I am completely convinced that, to me, birdsong is as annoying as all hell.


----------



## Bettina (Sep 29, 2016)

Birds for me! I like the sounds of birdsong -and I _love _many of the classical works that have been inspired by birdsong. Some of my favorite examples of the bird genre include Daquin's Cuckoo, Schumann's Vogel als Prophet, Saint-Saëns' Aviary, and many of Messiaen's bird-influenced works.
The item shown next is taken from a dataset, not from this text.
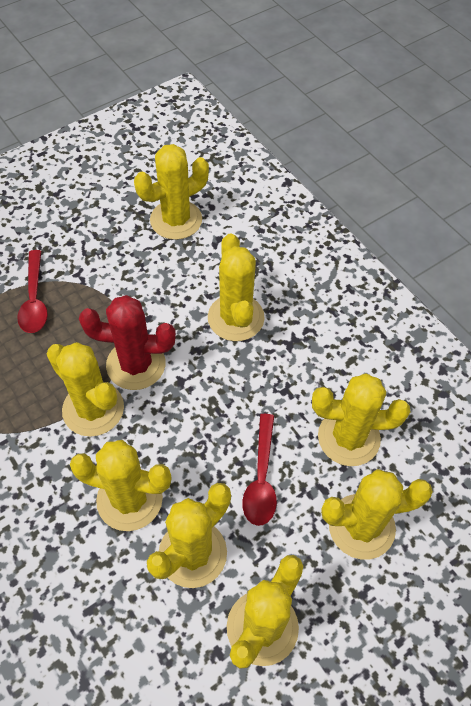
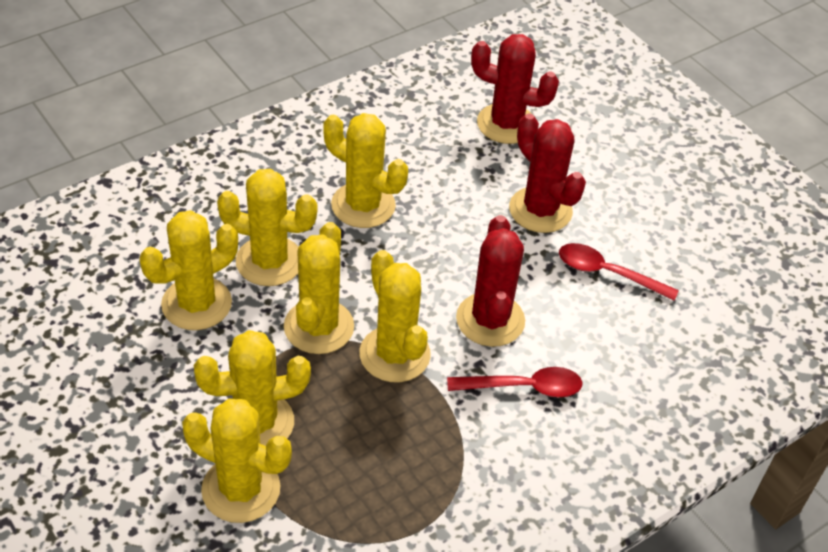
red cactus: 1 -> 3
yellow cactus: 8 -> 7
Also, in the second movement of Beethoven's Pastoral Symphony, the "cadenza" for nightingale, cuckoo and quail is magical.


----------



## EddieRUKiddingVarese (Jan 8, 2013)

Well if I take my vote out its 50/50 at this stage......................


----------



## Pugg (Aug 8, 2014)

EddieRUKiddingVarese said:


> Well if I take my vote out its 50/50 at this stage......................


Bit like recent elections in the world.


----------



## elgar's ghost (Aug 8, 2010)

In music I'd choose birdsong, seeing I prefer Messiaen's or Rautavaara's ornithological offerings to the cetacean-inspired works of Hovhaness, Tavener and Cage.... Having said that, I do like George Crumb's _Vox Balaenae_...

If we are talking about the noise actually made by the creatures I'd prefer birdsong as long as it isn't squawking or screeching.


----------



## EddieRUKiddingVarese (Jan 8, 2013)

First lets hear from the Whales


----------



## EddieRUKiddingVarese (Jan 8, 2013)

....And now from the birds





I think the Whales are nicer


----------



## Huilunsoittaja (Apr 6, 2010)

:lol:

My favorite birdy:


----------



## EddieRUKiddingVarese (Jan 8, 2013)

Another reason not to choose birds - Michael Winslow of the animal world


----------



## Jacred (Jan 14, 2017)

I have never been to a live whale concert. Bird give concerts almost every day though.


----------



## NishmatHaChalil (Apr 17, 2017)

I'm a birder, so I'm going with birds. Here is Brazil's national animal, the Rufous-bellied thrush, _Turdus rufiventris_, or, like he is known here, the Sabiá-laranjeira:








Huilunsoittaja said:


> :lol:
> 
> My favorite birdy:


How lovely!


----------



## EddieRUKiddingVarese (Jan 8, 2013)

Whales are so under the Ocean in this poll


----------